Я вижу скалы и агавы,

А в них, сквозь них и между них -

Домишко низкий и плюгавый.

Обитель прачек и портных.

И как ни отвожу я взора,

Он все маячит предо мной,

Как бы сползая с косогора

Над мутною Москвой-рекой.

И на зеленый, величавый

Амальфитанский перевал

Он жалкой тенью набежал,

Стопою нищенскою стал

На пласт окаменелой лавы.

Раскрыта дверь в полуподвал,

И в сокрушении глубоком

Четыре прачки, полубоком,

Выносят из сеней во двор

На полотенцах гроб дощатый,

В гробу - Савельев, полотер.

На нем - потертый, полосатый

Пиджак. Икона на груди

Под бородою рыжеватой.

«Ну, Ольга, полно.
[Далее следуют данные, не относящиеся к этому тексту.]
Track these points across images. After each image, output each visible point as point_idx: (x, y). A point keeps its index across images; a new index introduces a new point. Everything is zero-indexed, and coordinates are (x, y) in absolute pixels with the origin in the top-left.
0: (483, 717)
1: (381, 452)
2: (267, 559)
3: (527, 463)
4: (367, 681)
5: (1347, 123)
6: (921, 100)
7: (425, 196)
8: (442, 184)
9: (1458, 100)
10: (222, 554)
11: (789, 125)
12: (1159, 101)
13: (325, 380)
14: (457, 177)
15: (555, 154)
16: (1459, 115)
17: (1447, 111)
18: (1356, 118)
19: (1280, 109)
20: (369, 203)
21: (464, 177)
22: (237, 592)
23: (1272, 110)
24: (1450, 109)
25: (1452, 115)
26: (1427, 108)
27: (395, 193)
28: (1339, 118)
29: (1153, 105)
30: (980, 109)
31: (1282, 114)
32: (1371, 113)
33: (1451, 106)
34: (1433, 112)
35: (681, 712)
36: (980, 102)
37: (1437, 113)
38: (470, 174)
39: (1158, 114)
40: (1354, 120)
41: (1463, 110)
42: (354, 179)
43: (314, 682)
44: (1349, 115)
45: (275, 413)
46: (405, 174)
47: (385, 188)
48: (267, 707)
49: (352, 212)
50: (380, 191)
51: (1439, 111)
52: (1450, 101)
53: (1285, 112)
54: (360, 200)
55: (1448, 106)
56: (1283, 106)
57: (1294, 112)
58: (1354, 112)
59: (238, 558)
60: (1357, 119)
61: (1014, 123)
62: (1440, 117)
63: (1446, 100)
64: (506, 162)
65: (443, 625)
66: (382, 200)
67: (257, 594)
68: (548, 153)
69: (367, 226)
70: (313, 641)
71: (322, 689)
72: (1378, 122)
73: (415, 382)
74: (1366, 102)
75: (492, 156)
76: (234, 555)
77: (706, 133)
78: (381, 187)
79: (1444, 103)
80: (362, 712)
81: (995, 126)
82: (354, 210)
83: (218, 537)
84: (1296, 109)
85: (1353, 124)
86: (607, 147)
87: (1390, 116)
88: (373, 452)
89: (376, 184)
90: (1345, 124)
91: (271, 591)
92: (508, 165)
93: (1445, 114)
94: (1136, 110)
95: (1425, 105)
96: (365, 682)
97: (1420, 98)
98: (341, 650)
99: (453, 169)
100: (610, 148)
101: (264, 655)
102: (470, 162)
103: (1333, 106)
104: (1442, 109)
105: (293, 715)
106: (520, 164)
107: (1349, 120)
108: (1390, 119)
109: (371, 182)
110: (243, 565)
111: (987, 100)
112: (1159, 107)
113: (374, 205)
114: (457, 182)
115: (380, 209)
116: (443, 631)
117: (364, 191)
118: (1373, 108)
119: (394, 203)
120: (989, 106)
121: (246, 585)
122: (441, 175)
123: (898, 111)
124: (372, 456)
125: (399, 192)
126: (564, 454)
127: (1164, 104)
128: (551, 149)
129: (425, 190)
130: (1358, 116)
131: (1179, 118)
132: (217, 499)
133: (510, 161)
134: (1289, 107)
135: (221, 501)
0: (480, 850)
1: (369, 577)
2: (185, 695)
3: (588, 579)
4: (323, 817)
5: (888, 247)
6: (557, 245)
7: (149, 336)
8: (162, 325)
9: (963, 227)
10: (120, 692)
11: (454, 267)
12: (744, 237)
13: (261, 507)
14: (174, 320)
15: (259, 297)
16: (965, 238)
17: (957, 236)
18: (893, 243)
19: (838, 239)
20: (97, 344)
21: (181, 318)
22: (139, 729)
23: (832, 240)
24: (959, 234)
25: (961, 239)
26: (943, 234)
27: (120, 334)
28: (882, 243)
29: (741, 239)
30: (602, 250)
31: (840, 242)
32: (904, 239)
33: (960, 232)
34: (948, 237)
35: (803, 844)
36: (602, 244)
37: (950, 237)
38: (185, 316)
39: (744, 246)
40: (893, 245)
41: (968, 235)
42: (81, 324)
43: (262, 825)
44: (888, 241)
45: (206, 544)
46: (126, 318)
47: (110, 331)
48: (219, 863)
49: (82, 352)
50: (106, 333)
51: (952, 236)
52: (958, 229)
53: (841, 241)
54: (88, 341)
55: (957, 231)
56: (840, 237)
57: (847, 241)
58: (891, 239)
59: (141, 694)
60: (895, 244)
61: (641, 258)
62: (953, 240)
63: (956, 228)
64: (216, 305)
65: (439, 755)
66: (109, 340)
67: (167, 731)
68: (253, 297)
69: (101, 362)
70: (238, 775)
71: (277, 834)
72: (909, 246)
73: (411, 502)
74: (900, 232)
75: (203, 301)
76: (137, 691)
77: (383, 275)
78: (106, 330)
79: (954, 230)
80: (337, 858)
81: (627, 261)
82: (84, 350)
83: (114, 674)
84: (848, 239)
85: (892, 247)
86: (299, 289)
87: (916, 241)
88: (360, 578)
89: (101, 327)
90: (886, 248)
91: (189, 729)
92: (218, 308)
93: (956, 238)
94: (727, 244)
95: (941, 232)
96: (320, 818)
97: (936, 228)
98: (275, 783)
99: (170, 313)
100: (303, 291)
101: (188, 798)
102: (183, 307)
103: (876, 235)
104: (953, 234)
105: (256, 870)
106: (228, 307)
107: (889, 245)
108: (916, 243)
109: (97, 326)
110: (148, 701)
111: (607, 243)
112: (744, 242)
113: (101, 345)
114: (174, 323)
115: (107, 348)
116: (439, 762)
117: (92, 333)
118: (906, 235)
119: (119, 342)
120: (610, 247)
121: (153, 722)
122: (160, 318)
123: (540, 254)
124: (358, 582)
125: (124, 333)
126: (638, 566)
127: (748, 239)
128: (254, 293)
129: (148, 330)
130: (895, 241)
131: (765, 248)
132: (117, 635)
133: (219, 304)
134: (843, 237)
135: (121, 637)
Выходи».

И Ольга, прачка, за перила

Хватаясь крепкою рукой,

Выходит. И заголосила.

И тронулись под женский вой

Неспешно со двора долой.

И сквозь колючие агавы

Они выходят из ворот,

И полотера лоб курчавый

В лазурном воздухе плывет.

И от мечты не отрываясь,

Я сам, в оливковом саду,

За смутным шествием иду,

О чуждый камень спотыкаясь.

Опускаю следующий за этим центральный эпизод — шествие в Страстную пятницу с изваянием Мадонны. Но вот ближе к концу:

Я вижу светлые просторы,

Плывут сады, поляны, горы,

А в них, сквозь них и между них -

Опять, как на неверном снимке,

Весь в очертаниях сквозных,

Как был тогда, в студеной дымке,

В ноябрьской утренней заре,

На восьмигранном острие,

Золотокрылый ангел розов

И неподвижен - а над ним

Вороньи стаи, дым морозов,

Давно рассеившийся дым.

И отражен кастелламарской

Зеленоватою волной,

Огромный страж России царской

Вниз опрокинут головой.

Так отражался он Невой,

Зловещий, огненный и мрачный,

Таким явился предо мной -

Ошибка пленки неудачной.

Еще 10 стихов, конец. Ходасевич отодвинул рукопись, мы аплодировали стоя. Подходили к нему, поздравляли, в большинстве случаев, думается мне, искренно. Он как-то помолодел ненадолго, посветлел. Потом пошли обычные бытовые разговоры, закуска, приглашение к столу. Сели, обедали. Но стихи его еще звучали для меня, четырехстопный ямб, думал я еще раз. После "Возмездия", после "Первого свидания" может быть последняя русская этой традиции Пушкина близкая издалека поэма.